**TEXTAUSZUG**.
+ + +

Als Bücher den Weg raus aus den Klöstern in die Universitäten und bürgerlichen Kreise gefunden hatten, entfalteten sie eine ungeheuerliche Dynamik. Die Gutenberg-Bibel ist das Deckmäntelchen, die wahre Wucht wurde durch andere Bücher entfaltet. Bezeichnenderweise war es die Verbreitung eines … Lehrbuches des kaufmännischen Rechnungswesens, das in Europa Wirtschaftswachstum induzierte und zu einem sich selbst verstärkenden Trend, der wissensgetriebenen, buchgestützten Ökonomisierung führte. Die Welt des Wissens wuchs durch Bücher. Und sie wuchs tatsächlich im ganz konkreten Sinn: Bücher berichten von fernen Ländern. Und schaffen die Grundlage einer globalen Kolonialwirtschaft.

Mehrere Jahrhunderte lang ist die in Büchern fixierte und in Büchern verbreitete Schrift eine wesentliche, vielleicht sogar die wichtigste Säule der westlichen Kultur.

+ + +

**AUFGABEN**.
1) Schreiben Sie den Text über Bücher neu, beginnend mit „Als Bücher den“ und fortlaufend bis „einer globalen Kolonialwirtschaft.“, und setzen Sie dabei „Abteien“ an die Stelle von „Klöstern“.
2) Was bezeichnet der Text über Bücher als das Deckmäntelchen?
Verwenden Sie nur den Text über Bücher.

**GEGEBENE DATEN**.
+ + +

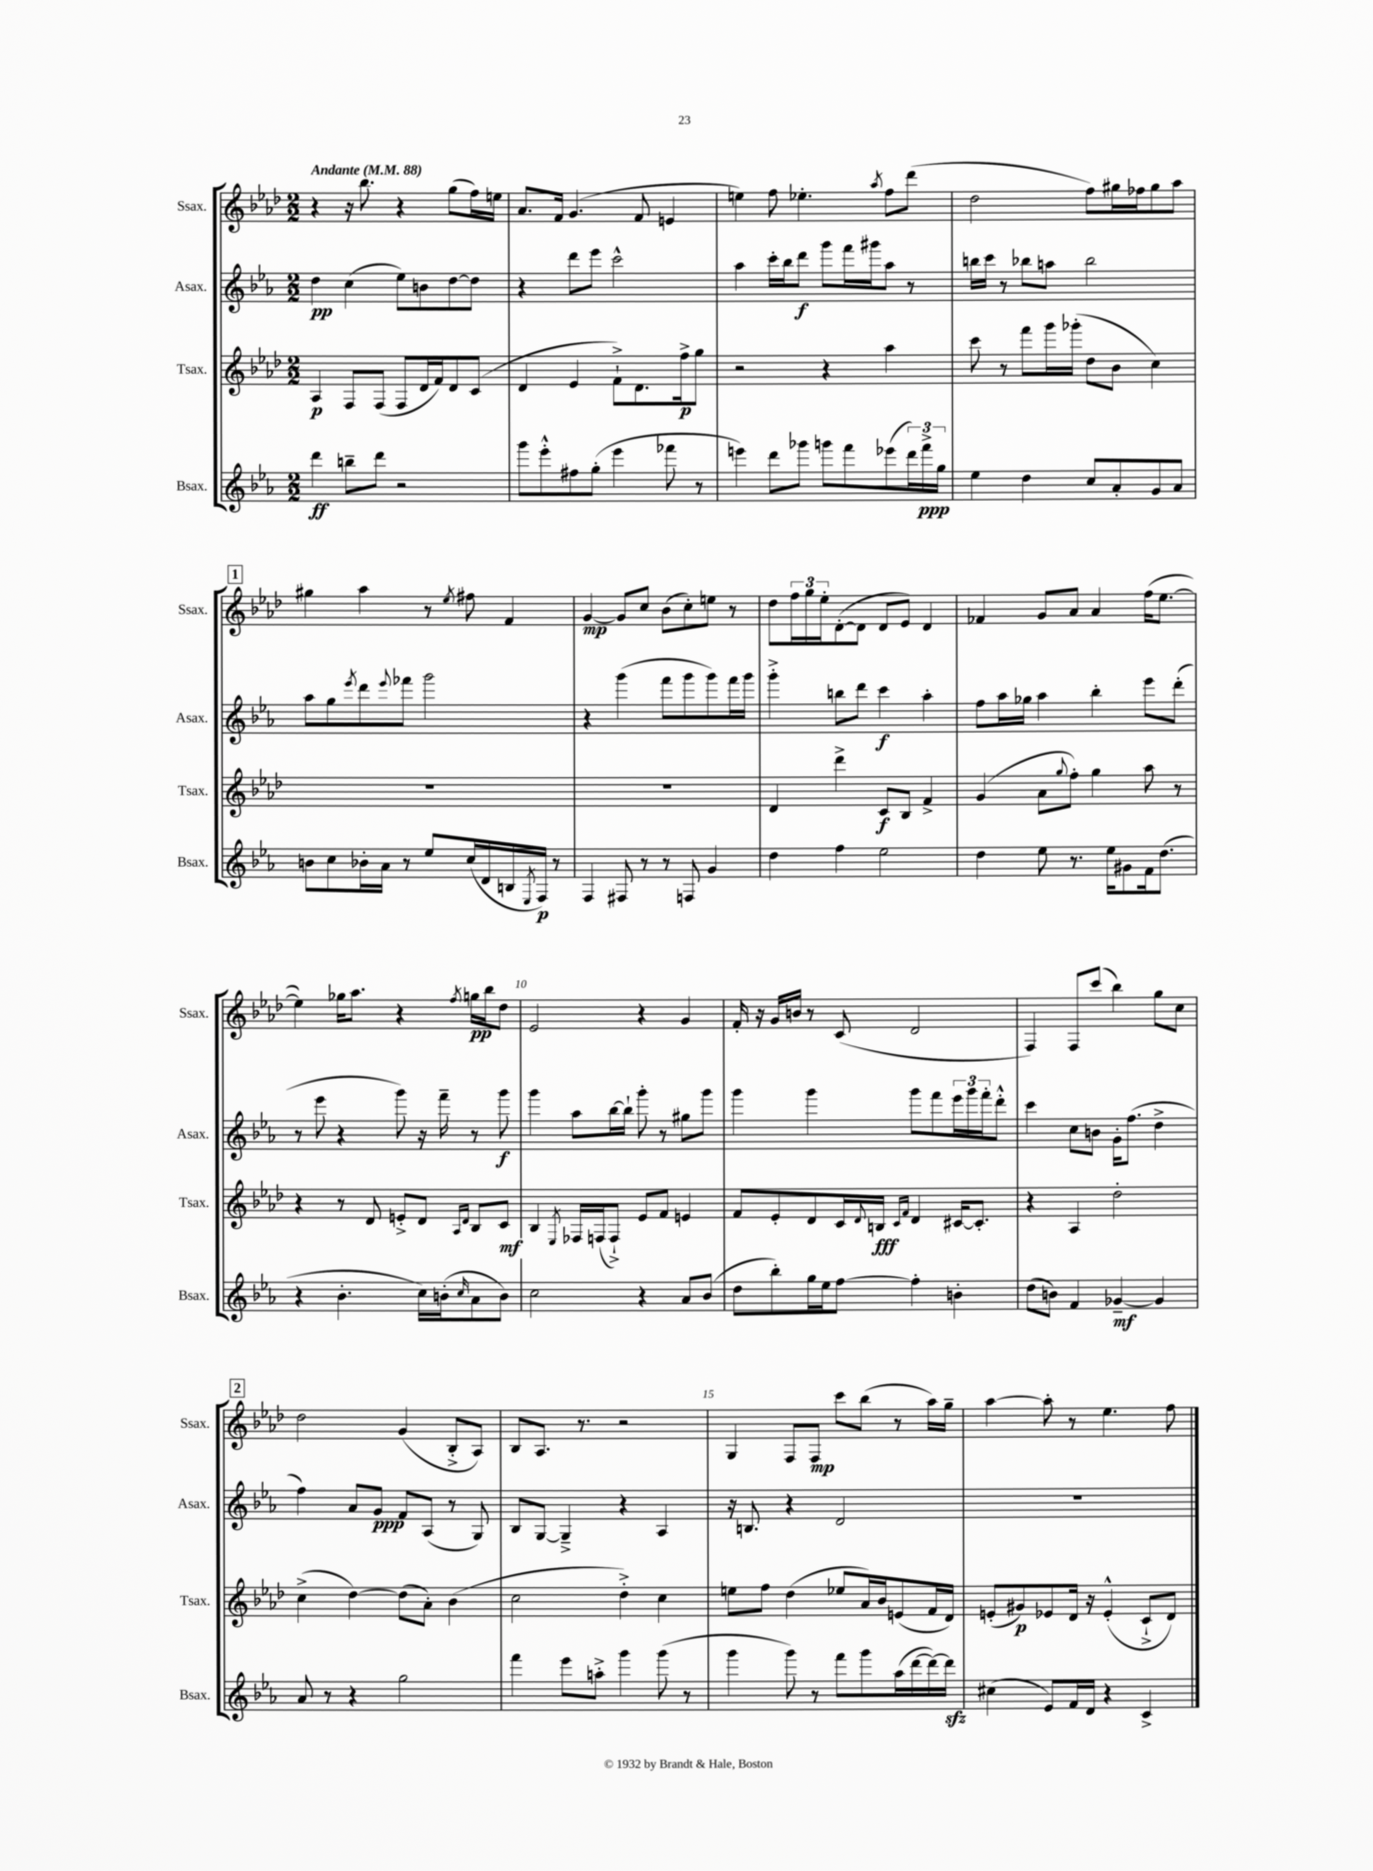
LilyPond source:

+ + +

**LÖSUNGEN**.
1)
Als Bücher den Weg raus aus den Abteien in die Universitäten und bürgerlichen Kreise gefunden hatten, entfalteten sie eine ungeheuerliche Dynamik. Die Gutenberg-Bibel ist das Deckmäntelchen, die wahre Wucht wurde durch andere Bücher entfaltet. Bezeichnenderweise war es die Verbreitung eines … Lehrbuches des kaufmännischen Rechnungswesens, das in Europa Wirtschaftswachstum induzierte und zu einem sich selbst verstärkenden Trend, der wissensgetriebenen, buchgestützten Ökonomisierung führte. Die Welt des Wissens wuchs durch Bücher. Und sie wuchs tatsächlich im ganz konkreten Sinn: Bücher berichten von fernen Ländern. Und schaffen die Grundlage einer globalen Kolonialwirtschaft.

2) Die Gutenberg-Bibel.